I don't know what the stock graphics card will be but the following cards may be offered as options:Radeon 4870
- This is a high-end card capable of accelerating H.264 and MPEG-2 encoding and decoding. ATI's drivers are traditionally much better optimized for Core Image than NVIDIA's so Final Cut Studio performance is likely to be good. Crossfire technology is available on the PC version of the card - it remains to be seen if this is something Apple will embrace. Another version, the 4870 X2 with dual GPUs, will not be available for the Mac.
It comes with DisplayPort and HDMI connectors. Apple may request a Mini DisplayPort connector instead (or in addition).GeForce GTX 285
- This is a single-GPU card that is SLI-capable (NVIDIA's equivalent to Crossfire), should Apple choose to utilize that technology. This card does not offer DisplayPort by default so this is something likely to be requested by Apple for the Mac version.
Let's hope NVIDIA improve their Mac drivers to offer better Core Image performance.Quadro FX 5800
- This card supports DisplayPort technologies as well as the brand-new OpenGL 3.0 specification (which the other cards do not). It's very fast but also very expensive.
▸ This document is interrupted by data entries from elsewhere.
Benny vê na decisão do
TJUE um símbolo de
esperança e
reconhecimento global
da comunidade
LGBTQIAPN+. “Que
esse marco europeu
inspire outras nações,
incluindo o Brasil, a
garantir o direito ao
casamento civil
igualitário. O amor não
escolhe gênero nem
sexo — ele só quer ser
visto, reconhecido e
It is not necessarily guaranteed to make a significant difference to Pro App usage because, while it has a lot of raw power, it does not have some of the optimizations that the other cards have (e.g. H.264 hardware acceleration), and I don't know how well-optimized for Core Image they are. In addition, raw power is worthless if it is bottlenecked by other components in your system.
With the launch of Snow Leopard, Apple will be trying to sell us multiple graphics cards in our machines. I would personally wait until I have read reviews before deciding on purchasing multiple cards for Pro App usage. Also, I would have to wait until Final Cut Studio 3 came out anyway because multiple cards with FCS 2 cause problems.
Things you shouldn't hold your breath for
* eSATA - Apple has completely ignored this particular technology in the past - this time around will most likely be no different.
* FireWire S3200 / USB 3.0 - It's early days and I'm not aware of any devices currently supporting the new standards.
It's pure speculation but if my predictions come true, there will be a hell of a lot of new tech in the Mac Pros. Which is great because they'll be leaving a lot of legacy technologies behind - but on the other hand, new things carry a certain degree of risk.
The first-gen Mac Pros needed a couple of firmware updates to fix minor issues, and I have my own rule that says I refuse to use an operating system for professional work until at least 10.x.4. This rule will be particularly crucial for Snow Leopard which now has a 64-bit kernel, meaning every system component will need new drivers. This is fine for the hardware that ships with your machine but what about third-party capture cards, graphics tablets etc? I don't think it's going to be a huge problem but it's worth thinking about in advance.
Either way, 2009 looks pretty good for video professionals.